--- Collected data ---
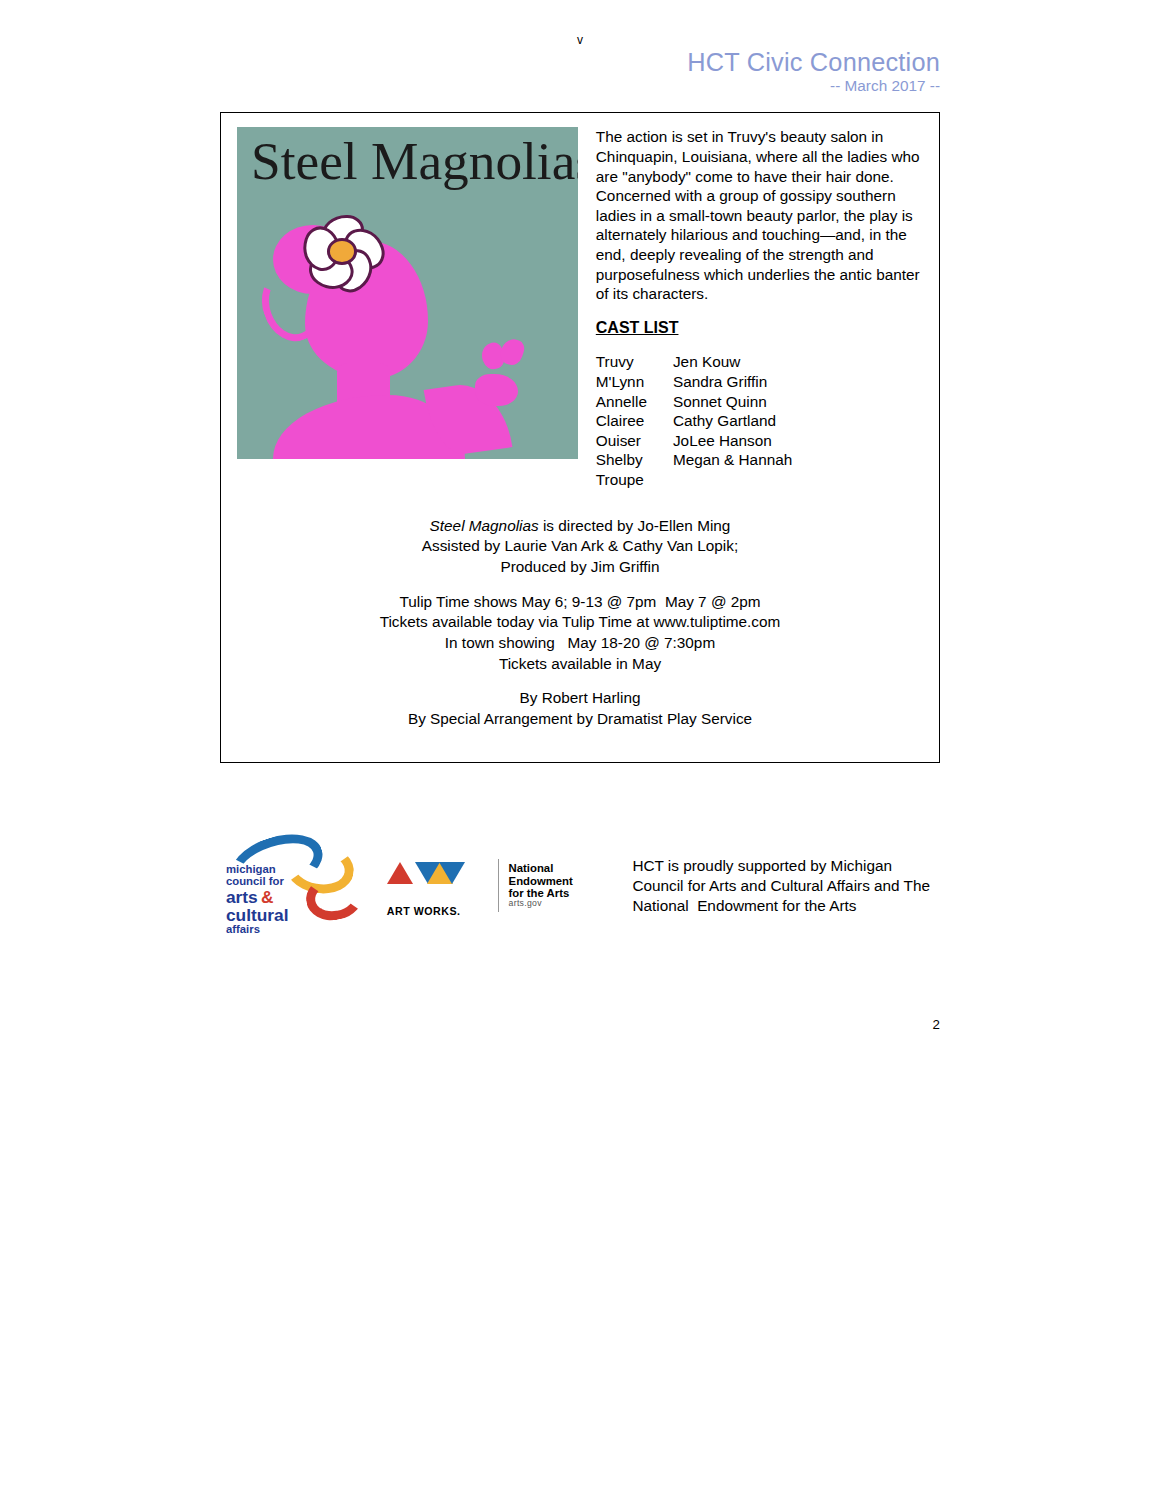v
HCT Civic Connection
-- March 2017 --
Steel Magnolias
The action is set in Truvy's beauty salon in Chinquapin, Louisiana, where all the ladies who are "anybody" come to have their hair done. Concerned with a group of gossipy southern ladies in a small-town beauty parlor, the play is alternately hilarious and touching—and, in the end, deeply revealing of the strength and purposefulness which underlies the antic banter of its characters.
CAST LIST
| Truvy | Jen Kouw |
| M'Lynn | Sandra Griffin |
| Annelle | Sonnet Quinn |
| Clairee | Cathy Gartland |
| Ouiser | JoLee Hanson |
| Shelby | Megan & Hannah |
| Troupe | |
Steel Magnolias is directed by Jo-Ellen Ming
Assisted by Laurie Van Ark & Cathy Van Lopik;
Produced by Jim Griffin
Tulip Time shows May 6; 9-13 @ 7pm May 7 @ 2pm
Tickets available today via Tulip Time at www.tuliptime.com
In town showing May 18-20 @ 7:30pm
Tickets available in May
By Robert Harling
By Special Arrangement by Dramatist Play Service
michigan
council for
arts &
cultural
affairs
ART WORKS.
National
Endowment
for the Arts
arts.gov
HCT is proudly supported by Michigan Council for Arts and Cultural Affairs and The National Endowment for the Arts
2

--- Assignment ---
The line containing "-- March 2017" begins the span, and the last line of the records above ends it. Return that span exactly, and nothing outside it.

--- Task result ---
-- March 2017 --
Steel Magnolias
The action is set in Truvy's beauty salon in Chinquapin, Louisiana, where all the ladies who are "anybody" come to have their hair done. Concerned with a group of gossipy southern ladies in a small-town beauty parlor, the play is alternately hilarious and touching—and, in the end, deeply revealing of the strength and purposefulness which underlies the antic banter of its characters.
CAST LIST
| Truvy | Jen Kouw |
| M'Lynn | Sandra Griffin |
| Annelle | Sonnet Quinn |
| Clairee | Cathy Gartland |
| Ouiser | JoLee Hanson |
| Shelby | Megan & Hannah |
| Troupe | |
Steel Magnolias is directed by Jo-Ellen Ming
Assisted by Laurie Van Ark & Cathy Van Lopik;
Produced by Jim Griffin
Tulip Time shows May 6; 9-13 @ 7pm May 7 @ 2pm
Tickets available today via Tulip Time at www.tuliptime.com
In town showing May 18-20 @ 7:30pm
Tickets available in May
By Robert Harling
By Special Arrangement by Dramatist Play Service
michigan
council for
arts &
cultural
affairs
ART WORKS.
National
Endowment
for the Arts
arts.gov
HCT is proudly supported by Michigan Council for Arts and Cultural Affairs and The National Endowment for the Arts
2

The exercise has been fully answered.